Document segment
As anoop reminds us, our mvcc in the cell is an expensive paste (vint and we 
have to skip past value and tags iirc -- our kV layout is suboptimal).  But 
having mvcc always available will help elsewhere, in replay and replication.

We can do naming later but the bigger point that this is how it should have 
been all along and that this should be default should change the patch approach 
some.  Thanks.



> MVCC-sensitive semantics of versions
> ------------------------------------
>
>                 Key: HBASE-15968
>                 URL: https://issues.apache.org/jira/browse/HBASE-15968
>             Project: HBase
>          Issue Type: New Feature
>            Reporter: Phil Yang
>            Assignee: Phil Yang
>         Attachments: HBASE-15968-v1.patch
>
>
> In HBase book, we have a section in Versions called "Current Limitations" see 
> http://hbase.apache.org/book.html#_current_limitations
> {quote}
> 28.3. Current Limitations
> 28.3.1. Deletes mask Puts
> Deletes mask puts, even puts that happened after the delete was entered. See 
> HBASE-2256. Remember that a delete writes a tombstone, which only disappears 
> after then next major compaction has run. Suppose you do a delete of 
> everything ⇐ T. After this you do a new put with a timestamp ⇐ T. This put, 
> even if it happened after the delete, will be masked by the delete tombstone. 
> Performing the put will not fail, but when you do a get you will notice the 
> put did have no effect. It will start working again after the major 
> compaction has run. These issues should not be a problem if you use 
> always-increasing versions for new puts to a row. But they can occur even if 
> you do not care about time: just do delete and put immediately after each 
> other, and there is some chance they happen within the same millisecond.
> 28.3.2. Major compactions change query results
> …​create three cell versions at t1, t2 and t3, with a maximum-versions 
> setting of 2. So when getting all versions, only the values at t2 and t3 will 
> be returned. But if you delete the version at t2 or t3, the one at t1 will 
> appear again. Obviously, once a major compaction has run, such behavior will 
> not be the case anymore…​ (See Garbage Collection in Bending time in HBase.)
> {quote}
> These limitations result from the current implementation on multi-versions: 
> we only consider timestamp, no matter when it comes; we will not remove old 
> version immediately if there are enough number of new versions.

Data extract

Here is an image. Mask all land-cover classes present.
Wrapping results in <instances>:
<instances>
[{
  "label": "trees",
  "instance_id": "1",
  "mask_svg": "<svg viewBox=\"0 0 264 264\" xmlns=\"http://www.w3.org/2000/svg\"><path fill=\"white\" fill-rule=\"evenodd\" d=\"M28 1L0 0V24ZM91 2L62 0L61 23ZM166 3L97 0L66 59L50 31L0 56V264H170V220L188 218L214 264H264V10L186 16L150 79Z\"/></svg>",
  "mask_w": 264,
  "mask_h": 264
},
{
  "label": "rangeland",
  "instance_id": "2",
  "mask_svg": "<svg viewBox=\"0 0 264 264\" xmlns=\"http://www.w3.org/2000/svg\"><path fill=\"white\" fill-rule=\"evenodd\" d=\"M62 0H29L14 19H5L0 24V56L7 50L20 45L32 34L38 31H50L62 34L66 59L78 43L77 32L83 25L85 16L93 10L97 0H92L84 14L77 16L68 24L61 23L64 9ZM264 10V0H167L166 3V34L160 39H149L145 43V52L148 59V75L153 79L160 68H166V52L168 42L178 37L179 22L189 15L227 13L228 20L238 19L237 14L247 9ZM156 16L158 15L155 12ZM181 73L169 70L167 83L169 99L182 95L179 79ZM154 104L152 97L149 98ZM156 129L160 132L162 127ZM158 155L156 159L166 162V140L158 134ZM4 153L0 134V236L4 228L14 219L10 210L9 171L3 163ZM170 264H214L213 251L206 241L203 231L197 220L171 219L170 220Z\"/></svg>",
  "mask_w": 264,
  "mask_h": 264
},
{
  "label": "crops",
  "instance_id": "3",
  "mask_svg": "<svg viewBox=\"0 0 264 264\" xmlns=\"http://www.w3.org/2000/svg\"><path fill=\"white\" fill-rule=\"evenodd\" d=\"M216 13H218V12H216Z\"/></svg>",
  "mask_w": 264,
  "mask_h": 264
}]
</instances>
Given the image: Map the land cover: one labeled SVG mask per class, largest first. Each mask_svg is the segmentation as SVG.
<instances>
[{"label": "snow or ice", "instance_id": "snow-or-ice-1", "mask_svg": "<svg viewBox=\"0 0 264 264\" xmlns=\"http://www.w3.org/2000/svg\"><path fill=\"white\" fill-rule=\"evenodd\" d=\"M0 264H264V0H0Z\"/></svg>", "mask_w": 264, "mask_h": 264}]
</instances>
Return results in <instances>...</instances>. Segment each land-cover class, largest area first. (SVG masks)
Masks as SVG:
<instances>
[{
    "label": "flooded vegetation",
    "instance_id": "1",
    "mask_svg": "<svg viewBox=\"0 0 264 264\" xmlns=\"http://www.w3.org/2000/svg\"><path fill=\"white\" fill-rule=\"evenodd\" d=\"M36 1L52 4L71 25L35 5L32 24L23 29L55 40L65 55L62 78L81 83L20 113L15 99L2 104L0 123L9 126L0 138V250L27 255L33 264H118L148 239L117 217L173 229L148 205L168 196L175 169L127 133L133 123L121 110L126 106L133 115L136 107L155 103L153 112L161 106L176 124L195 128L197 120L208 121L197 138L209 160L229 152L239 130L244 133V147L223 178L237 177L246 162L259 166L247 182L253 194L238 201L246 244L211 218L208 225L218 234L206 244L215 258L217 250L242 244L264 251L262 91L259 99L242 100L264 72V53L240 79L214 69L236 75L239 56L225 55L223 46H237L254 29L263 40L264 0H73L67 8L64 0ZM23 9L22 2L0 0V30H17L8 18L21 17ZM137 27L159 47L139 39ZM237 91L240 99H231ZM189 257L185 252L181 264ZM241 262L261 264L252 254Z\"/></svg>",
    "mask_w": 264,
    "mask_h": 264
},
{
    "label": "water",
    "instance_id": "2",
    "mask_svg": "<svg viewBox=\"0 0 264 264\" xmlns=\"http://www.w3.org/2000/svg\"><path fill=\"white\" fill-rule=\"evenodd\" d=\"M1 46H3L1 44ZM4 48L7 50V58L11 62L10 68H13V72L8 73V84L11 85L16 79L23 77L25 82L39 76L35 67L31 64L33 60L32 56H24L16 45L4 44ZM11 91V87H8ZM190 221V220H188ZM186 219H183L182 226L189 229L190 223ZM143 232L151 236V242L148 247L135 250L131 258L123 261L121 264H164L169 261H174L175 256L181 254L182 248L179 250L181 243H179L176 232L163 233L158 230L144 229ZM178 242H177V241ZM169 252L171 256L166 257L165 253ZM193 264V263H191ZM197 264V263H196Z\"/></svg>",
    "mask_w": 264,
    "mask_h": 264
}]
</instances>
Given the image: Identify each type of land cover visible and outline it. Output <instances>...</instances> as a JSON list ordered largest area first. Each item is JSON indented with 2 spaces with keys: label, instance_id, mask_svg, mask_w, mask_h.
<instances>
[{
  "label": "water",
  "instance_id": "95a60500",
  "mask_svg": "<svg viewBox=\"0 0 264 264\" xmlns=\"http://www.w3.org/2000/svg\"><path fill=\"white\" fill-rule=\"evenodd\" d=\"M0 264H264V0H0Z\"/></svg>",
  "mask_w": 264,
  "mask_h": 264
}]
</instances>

What to work on
A: From the HBase issue text, write out word for word the passage starting with "As anoop reminds" and going on through "replay and replication.".
B: List every field label in the metadata block of the HBase issue text, from "Key" onward. Give only the label, without its value.
C: Resume the HBase issue text after its final sentence.

Answers below
A:
As anoop reminds us, our mvcc in the cell is an expensive paste (vint and we 
have to skip past value and tags iirc -- our kV layout is suboptimal).  But 
having mvcc always available will help elsewhere, in replay and replication.

B:
Key
URL
Project
Issue Type
Reporter
Assignee
Attachments

C:
> So we can get a stronger semantics of versions by two guarantees:
> 1, Delete will not mask Put that comes after it.
> 2, If a version is masked by enough number of higher versions (VERSIONS in 
> cf's conf), it will never be seen any more.
> Some examples for understanding:
> (delete t<=3 means use Delete.addColumns to delete all versions whose ts is 
> not greater than 3, and delete t3 means use Delete.addColumn to delete the 
> version whose ts=3)
> case 1: put t2 -> put t3 -> delete t<=3 -> put t1, and we will get t1 because 
> the put is after delete.
> case 2: maxversion=2, put t1 -> put t2 -> put t3 -> delete t3, and we will 
> always get t2 no matter if there is a major compaction, because t1 is masked 
> when we put t3 so t1 will never be seen.
> case 3: maxversion=2, put t1 -> put t2 -> put t3 -> delete t2 -> delete t3, 
> and we will get nothing.
> case 4: maxversion=3, put t1 -> put t2 -> put t3 -> delete t2 -> delete t3, 
> and we will get t1 because it is not masked.
> case 5: maxversion=2, put t1 -> put t2 -> put t3 -> delete t3 -> put t1, and 
> we can get t3+t1 because when we put t1 at second time it is the 2nd latest 
> version and it can be read.
> case 6:maxversion=2, put t3->put t2->put t1, and we will get t3+t2 just like 
> what we can get now, ts is still the key of versions.
> Different VERSIONS may result in different results even the size of result is 
> smaller than VERSIONS(see case 3 and 4).  So Get/Scan.setMaxVersions will be 
> handled at end after we read correct data according to CF's  VERSIONS setting.
> The semantics is different from the current HBase, and we may need more logic 
> to support the new semantic, so it is configurable and default is disabled.